Moves by factional groups within the Liberal Democratic Party are afoot as they jockey for influence ahead of the party presidency race this fall, in which Prime Minister Shinzo Abe is expected to seek re-election as LDP chief for a third — and final — three-year term. But the September LDP election, which should provide an opportunity for the party to sum up its appraisal of the Abe administration’s achievements and its policies, should not be determined by the same old factional interests and their game of numbers. Each of the LDP factions should prepare for the race by clarifying its own policies and its position toward the administration.

An internal feud that threatened to split the group led by former Finance Minister Fukushiro Nukaga — which reportedly subsided after Nukaga agreed last week to demands that he step down as the group’s head — is said to have been staged by some of its members who were unhappy that he was doing nothing as leader to boost the faction’s influence and that he indicated support for Abe’s re-election too easily without trying to get anything in return. Meanwhile, the party’s largest faction, headed by veteran lawmaker Hiroyuki Hosoda and from which Abe himself hails, has launched exchanges with members of a group led by LDP policy chief Fumio Kishida.

In his quest for a third term as LDP chief, Abe is believed to have the solid backing of the Hosoda faction plus two groups headed respectively by Finance Minister Taro Aso and LDP Secretary-General Toshihiro Nikai — which combined account for roughly half of the LDP’s Diet members. To solidify his chances for re-election, Abe is reportedly counting on support from Kishida’s faction, although Kishida himself has not made clear whether he will run in the party race in September.

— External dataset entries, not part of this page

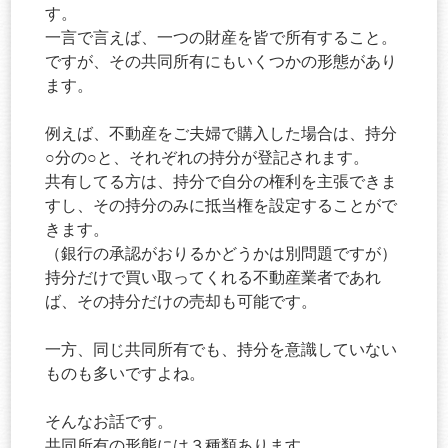
す。
一言で言えば、一つの財産を皆で所有すること。
ですが、その共同所有にもいくつかの形態があり
ます。
例えば、不動産をご夫婦で購入した場合は、持分
○分の○と、それぞれの持分が登記されます。
共有してる方は、持分で自分の権利を主張できま
すし、その持分のみに抵当権を設定することがで
きます。
（銀行の承認がおりるかどうかは別問題ですが）
持分だけで買い取ってくれる不動産業者であれ
ば、その持分だけの売却も可能です。
一方、同じ共同所有でも、持分を意識していない
ものも多いですよね。
そんなお話です。
共同所有の形態には３種類あります。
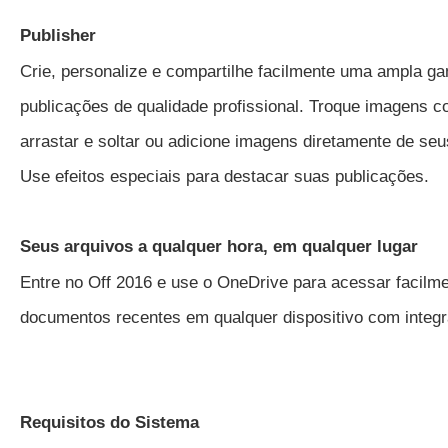
Publisher
Crie, personalize e compartilhe facilmente uma ampla g
publicações de qualidade profissional. Troque imagens 
arrastar e soltar ou adicione imagens diretamente de seu
Use efeitos especiais para destacar suas publicações.
Seus arquivos a qualquer hora, em qualquer lugar
Entre no Off 2016 e use o OneDrive para acessar facilm
documentos recentes em qualquer dispositivo com integra
Requisitos do Sistema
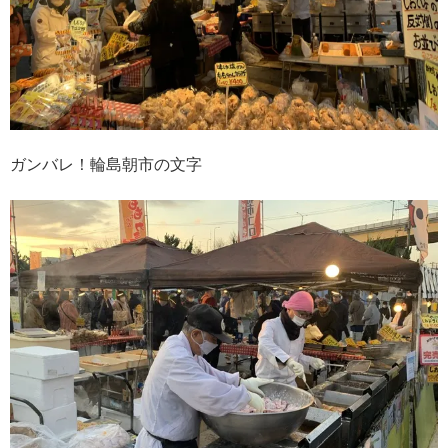
ガンバレ！輪島朝市の文字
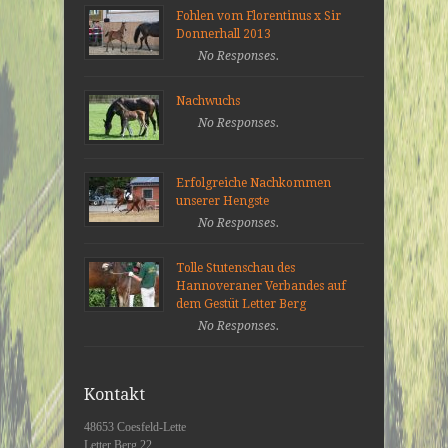
Fohlen vom Florentinus x Sir
Donnerhall 2013
No Responses.
Nachwuchs
No Responses.
Erfolgreiche Nachkommen
unserer Hengste
No Responses.
Tolle Stutenschau des
Hannoveraner Verbandes auf
dem Gestüt Letter Berg
No Responses.
Kontakt
48653 Coesfeld-Lette
Letter Berg 22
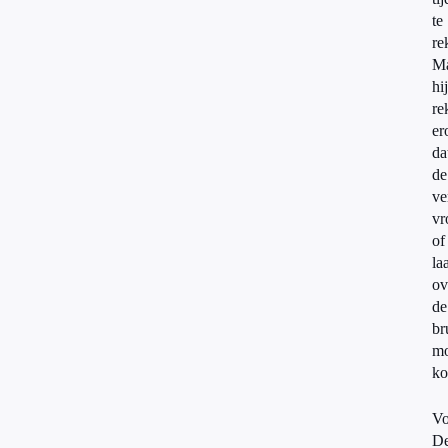
te
re
M
hij
re
er
da
de
ve
vr
of
la
ov
de
br
mo
ko
Vo
D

Abe, who has led the LDP to landslide victories in all five nationwide Diet elections held since he returned to the party’s helm in 2012, is seen holding a commanding lead in the party race. Nikai, the party’s No. 2 man, told a TV program in early February that Abe will most certainly win re-election. But unlike three years ago, when Abe was elected to his second term without a contest, former LDP Secretary-General Shigeru Ishiba — deemed a potential candidate as post-Abe leader of the party — is making preparations to challenge the prime minister in the September election, such as publishing a book compiling policy discussions by members of his small group, a part of which disputes Abe’s plans for amending Article 9 of the Constitution. Internal Affairs and Communications Minister Seiko Noda, who gave up running against Abe in 2015 after failing to get endorsement from enough LDP colleagues, is also interested in joining the race.

The power and roles of factional groups within the LDP have changed a lot since the past days when their balance of power heavily influenced the party’s decisions, including the election of its president. In the fierce rivalry among the factions — each of which was led by party president and prime minister hopefuls — what mattered was the numbers of each faction’s members. In their struggle for power, the factions maneuvered to outdo each other by building alliances. The predecessor of Nukaga’s group — which was founded by the late Prime Minister Noboru Takeshita in the mid-1980s — wielded enormous influence through the 1990s as the party’s largest faction by either using the force to elect members from its own ranks as LDP chief or as a casting vote that determined the race.

However, the influence of LDP factions waned after the introduction of the current single-seat electoral district system in the Lower House and reform of the system controlling political funds in the mid-1990s boosted the power of the party’s leadership. After Abe returned the LDP to the government’s helm in 2012, few factional leaders within the LDP challenged the prime minister’s leadership. In 2015, the leaders of all of the party’s factions endorsed Abe’s re-election as LDP chief. The feud in the group led by Nukaga, who has never bid for the party’s leadership, appears to symbolize the depleted power of the factions.

Alliances among the LDP’s factional groups may be inevitable as a means to secure a foothold in the party leadership race. But that must not end in a sheer game of numbers that sets aside their policy ideals. Whether they support Abe’s re-election or not, the LDP factions and their leaders should make their policy positions clear as they prepare for the race.